* [Aim of the task]: Work through the lines of the material below, note those with the word "item", and give their number, nothing else.

* [Recorded information]:
——
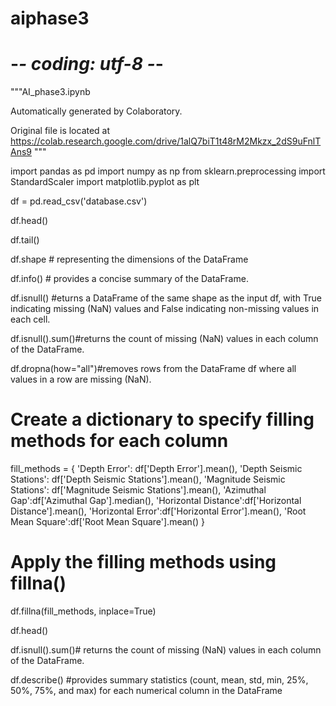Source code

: # aiphase3

# -*- coding: utf-8 -*-
"""AI_phase3.ipynb

Automatically generated by Colaboratory.

Original file is located at
    https://colab.research.google.com/drive/1alQ7biT1t48rM2Mkzx_2dS9uFnlTAns9
"""

import pandas as pd
import numpy as np
from sklearn.preprocessing import StandardScaler
import matplotlib.pyplot as plt

df = pd.read_csv('database.csv')

df.head()

df.tail()

df.shape # representing the dimensions of the DataFrame

df.info() # provides a concise summary of the DataFrame.

df.isnull() #eturns a DataFrame of the same shape as the input df, with True indicating missing (NaN) values and False indicating non-missing values in each cell.

df.isnull().sum()#returns the count of missing (NaN) values in each column of the DataFrame.

df.dropna(how="all")#removes rows from the DataFrame df where all values in a row are missing (NaN).

# Create a dictionary to specify filling methods for each column
fill_methods = {
    'Depth Error': df['Depth Error'].mean(),
    'Depth Seismic Stations': df['Depth Seismic Stations'].mean(),
    'Magnitude Seismic Stations': df['Magnitude Seismic Stations'].mean(),
    'Azimuthal Gap':df['Azimuthal Gap'].median(),
    'Horizontal Distance':df['Horizontal Distance'].mean(),
    'Horizontal Error':df['Horizontal Error'].mean(),
    'Root Mean Square':df['Root Mean Square'].mean()
}

# Apply the filling methods using fillna()
df.fillna(fill_methods, inplace=True)

df.head()

df.isnull().sum()# returns the count of missing (NaN) values in each column of the DataFrame.

df.describe() #provides summary statistics (count, mean, std, min, 25%, 50%, 75%, and max) for each numerical column in the DataFrame
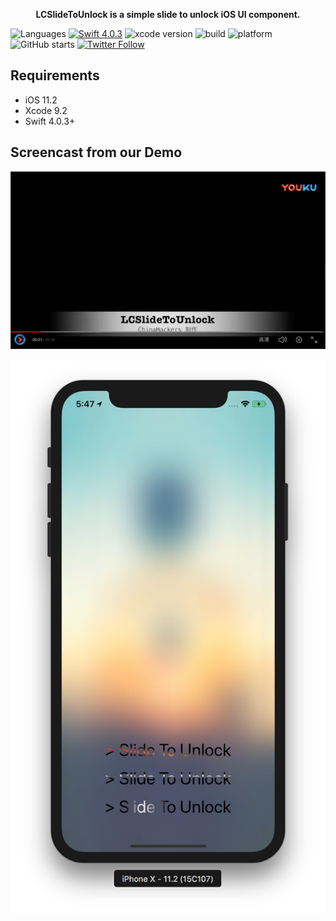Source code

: 
<p align="center"> <b>LCSlideToUnlock is a simple slide to unlock iOS UI component.</b></p> 

![Languages](https://img.shields.io/badge/language-swift-orange.svg?style=flat)
[![Swift  4.0.3](https://img.shields.io/badge/swift-4.0.3+-blue.svg?style=flat)](https://developer.apple.com/swift/)
![xcode version](https://img.shields.io/badge/xcode-9+-yellow.svg)
![build ](https://img.shields.io/appveyor/ci/gruntjs/grunt/master.svg)
![platform](https://img.shields.io/badge/platform-ios-lightgrey.svg)
![GitHub starts](https://img.shields.io/github/stars/ChinaHackers/LCSlideToUnlock.svg?style=social&label=Stars)
[![Twitter Follow](https://img.shields.io/twitter/follow/LiuChuan_.svg?style=social)](https://twitter.com/LiuChuan_)

## Requirements

- iOS 11.2
- Xcode 9.2
- Swift 4.0.3+

## Screencast from our Demo

[![](https://github.com/ChinaHackers/LCSlideToUnlock/raw/master/Screencast/Screencast01.png)](http://v.youku.com/v_show/id_XMzQyNzI3MTgxMg==.html?spm=a2h3j.8428770.3416059.1)

![](https://github.com/ChinaHackers/LCSlideToUnlock/raw/master/Screencast/Screencast02.png)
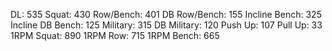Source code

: DL: 535
 Squat: 430
 Row/Bench: 401
 DB Row/Bench: 155
 Incline Bench: 325
 Incline DB Bench: 125
 Military: 315
 DB Military: 120
 Push Up: 107
 Pull Up: 33
 1RPM Squat: 890
 1RPM Row: 715
 1RPM Bench: 665
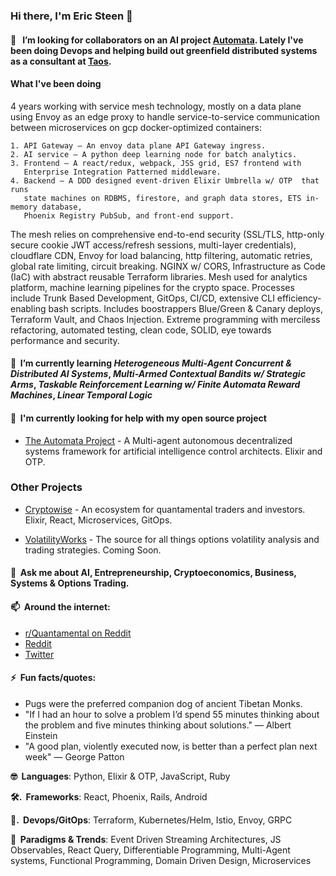 <!-- ![](./particle-background.gif) -->
### Hi there, I'm Eric Steen 👋

#### 👯  &nbsp; I’m looking for collaborators on an AI project <a href="https://www.github.com/upstarter/automata" target="_blank">Automata</a>. Lately I've been doing Devops and helping build out greenfield distributed systems as a consultant at <a href="https://www.taos.com" target="_blank">Taos</a>.

#### What I've been doing

4 years working with service mesh technology, mostly on a data plane using Envoy as an edge proxy to handle service-to-service communication between microservices on gcp docker-optimized containers:

	1. API Gateway – An envoy data plane API Gateway ingress.
	2. AI service – A python deep learning node for batch analytics.
	3. Frontend – A react/redux, webpack, JSS grid, ES7 frontend with
	   Enterprise Integration Patterned middleware.
	4. Backend – A DDD designed event-driven Elixir Umbrella w/ OTP  that runs
 	   state machines on RDBMS, firestore, and graph data stores, ETS in-memory database,
	   Phoenix Registry PubSub, and front-end support.
  
The mesh relies on comprehensive end-to-end security (SSL/TLS, http-only secure cookie JWT access/refresh sessions, multi-layer credentials), cloudflare CDN, Envoy  for load balancing, http filtering, automatic retries, global rate limiting, circuit breaking. NGINX w/ CORS, Infrastructure as Code (IaC) with abstract reusable Terraform libraries. Mesh used for analytics platform, machine learning pipelines for the crypto space. Processes include Trunk Based Development, GitOps, CI/CD, extensive CLI efficiency-enabling bash scripts. Includes boostrappers Blue/Green & Canary deploys, Terraform Vault, and Chaos Injection. Extreme programming with merciless refactoring, automated testing, clean code, SOLID, eye towards performance and security.

#### 🌱  &nbsp;I’m currently learning *Heterogeneous Multi-Agent Concurrent & Distributed AI Systems*, *Multi-Armed Contextual Bandits w/ Strategic Arms*, *Taskable Reinforcement Learning w/ Finite Automata Reward Machines*, *Linear Temporal Logic*

#### 🤔  &nbsp;I'm currently looking for help with my open source project
  - [The Automata Project](https://www.github.com/upstarter/automata) - A Multi-agent autonomous decentralized systems framework for artificial intelligence control architects. Elixir and OTP.


### Other Projects
  - [Cryptowise](https://www.cryptowise.ai) - An ecosystem for quantamental traders and investors. Elixir, React, Microservices, GitOps.

  - [VolatilityWorks](https://www.volatilityworks.com) - The source for all things options volatility analysis and trading strategies. Coming Soon.


#### 💬  &nbsp;Ask me about AI, Entrepreneurship, Cryptoeconomics, Business, Systems & Options Trading.

#### 📫  &nbsp;Around the internet:
  - [r/Quantamental on Reddit](https://www.reddit.com/r/quantamental/)
  - [Reddit](https://www.reddit.com/user/Crypto-Wise)
  - [Twitter](https://twitter.com/cryptoWiseAI)

#### ⚡  &nbsp;Fun facts/quotes:
  - Pugs were the preferred companion dog of ancient Tibetan Monks.
  - "If I had an hour to solve a problem I’d spend 55 minutes thinking about the problem and five minutes thinking about solutions." — Albert Einstein
  - "A good plan, violently executed now, is better than a perfect plan next week" — George Patton


<p><strong>🤓  &nbsp;Languages</strong>: Python, Elixir & OTP, JavaScript, Ruby </p>
<p><strong>🛠. &nbsp;Frameworks</strong>: React, Phoenix, Rails, Android</p>
<p><strong>💽. &nbsp;Devops/GitOps</strong>: Terraform, Kubernetes/Helm, Istio, Envoy, GRPC</p>
<p><strong>🧐  &nbsp;Paradigms & Trends</strong>: Event Driven Streaming Architectures, JS Observables, React Query, Differentiable Programming, Multi-Agent systems, Functional Programming, Domain Driven Design, Microservices</p>
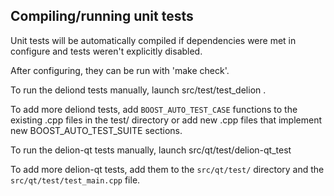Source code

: Compiling/running unit tests
------------------------------------

Unit tests will be automatically compiled if dependencies were met in configure
and tests weren't explicitly disabled.

After configuring, they can be run with 'make check'.

To run the deliond tests manually, launch src/test/test_delion .

To add more deliond tests, add `BOOST_AUTO_TEST_CASE` functions to the existing
.cpp files in the test/ directory or add new .cpp files that
implement new BOOST_AUTO_TEST_SUITE sections.

To run the delion-qt tests manually, launch src/qt/test/delion-qt_test

To add more delion-qt tests, add them to the `src/qt/test/` directory and
the `src/qt/test/test_main.cpp` file.
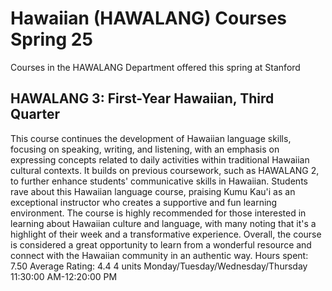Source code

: # Hawaiian (HAWALANG) Courses Spring 25 
Courses in the HAWALANG Department offered this spring at Stanford
 ## HAWALANG 3: First-Year Hawaiian, Third Quarter
This course continues the development of Hawaiian language skills, focusing on speaking, writing, and listening, with an emphasis on expressing concepts related to daily activities within traditional Hawaiian cultural contexts. It builds on previous coursework, such as HAWALANG 2, to further enhance students' communicative skills in Hawaiian.
Students rave about this Hawaiian language course, praising Kumu Kau'i as an exceptional instructor who creates a supportive and fun learning environment. The course is highly recommended for those interested in learning about Hawaiian culture and language, with many noting that it's a highlight of their week and a transformative experience. Overall, the course is considered a great opportunity to learn from a wonderful resource and connect with the Hawaiian community in an authentic way.
Hours spent: 7.50
Average Rating: 4.4
4 units
Monday/Tuesday/Wednesday/Thursday 11:30:00 AM-12:20:00 PM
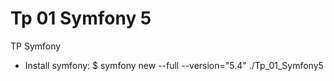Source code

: # Tp 01 Symfony 5

TP Symfony

- Install symfony:
$ symfony new --full --version="5.4" ./Tp_01_Symfony5
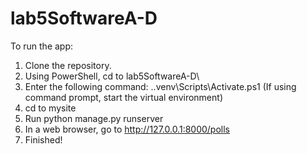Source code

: # lab5SoftwareA-D

To run the app: 

1. Clone the repository. 
2. Using PowerShell, cd to lab5SoftwareA-D\
3. Enter the following command: .\.venv\Scripts\Activate.ps1 (If using command prompt, start the virtual environment)
4. cd to mysite
5. Run python manage.py runserver
6. In a web browser, go to http://127.0.0.1:8000/polls
7. Finished!
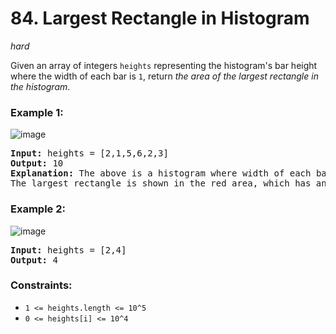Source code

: # 84. Largest Rectangle in Histogram
_hard_

Given an array of integers `heights` representing the histogram's bar height where the width of each bar is `1`, return _the area of the largest rectangle in the histogram_.


### Example 1:
![image](https://assets.leetcode.com/uploads/2021/01/04/histogram.jpg)

<pre>
<b>Input:</b> heights = [2,1,5,6,2,3]
<b>Output: </b>10
<b>Explanation:</b> The above is a histogram where width of each bar is 1.
The largest rectangle is shown in the red area, which has an area = 10 units.
</pre>

### Example 2:
![image](https://assets.leetcode.com/uploads/2021/01/04/histogram-1.jpg)

<pre>
<b>Input:</b> heights = [2,4]
<b>Output:</b> 4
</pre>

### Constraints:

- `1 <= heights.length <= 10^5`
- `0 <= heights[i] <= 10^4`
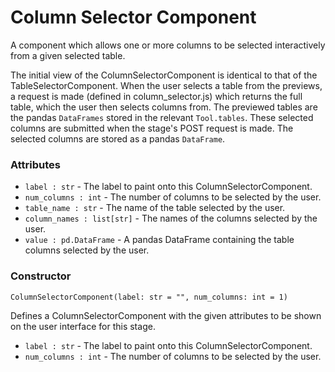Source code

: # Column Selector Component

A component which allows one or more columns to be selected interactively from a given selected table.

The initial view of the ColumnSelectorComponent is identical to that of the TableSelectorComponent. When the user selects a table from the previews, a request is made (defined in column_selector.js) which returns the full table, which the user then selects columns from. The previewed tables are the pandas `DataFrames` stored in the relevant `Tool.tables`. These selected columns are submitted when the stage's POST request is made. The selected columns are stored as a pandas `DataFrame`. 

### Attributes
- `label : str` - The label to paint onto this ColumnSelectorComponent.
- `num_columns : int` - The number of columns to be selected by the user.
- `table_name : str` - The name of the table selected by the user.
-  `column_names : list[str]` - The names of the columns selected by the user.
- `value : pd.DataFrame` - A pandas DataFrame containing the table columns selected by the user.

### Constructor
`ColumnSelectorComponent(label: str = "", num_columns: int = 1)`

Defines a ColumnSelectorComponent with the given attributes to be shown on the user interface for this stage.

- `label : str` - The label to paint onto this ColumnSelectorComponent.
- `num_columns : int` - The number of columns to be selected by the user.

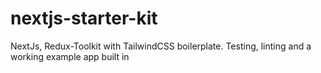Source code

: # nextjs-starter-kit

NextJs, Redux-Toolkit with TailwindCSS boilerplate. Testing, linting and a working example app built in
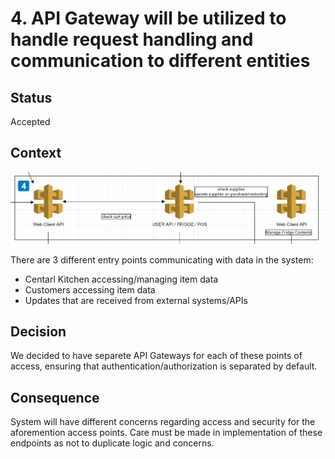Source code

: # 4. API Gateway will be utilized to handle request handling and communication to different entities

## Status
Accepted

## Context
![Image of Context](https://github.com/tactlessowls/tactless-architecture/blob/main/ADRs/images/imageSource4.PNG)

There are 3 different entry points communicating with data in the system:
- Centarl Kitchen accessing/managing item data
- Customers accessing item data
- Updates that are received from external systems/APIs

## Decision

We decided to have separete API Gateways for each of these points of access, ensuring that authentication/authorization is separated by default.

## Consequence

System will have different concerns regarding access and security for the aforemention access points.
Care must be made in implementation of these endpoints as not to duplicate logic and concerns.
——
* [Answer for the task]: 2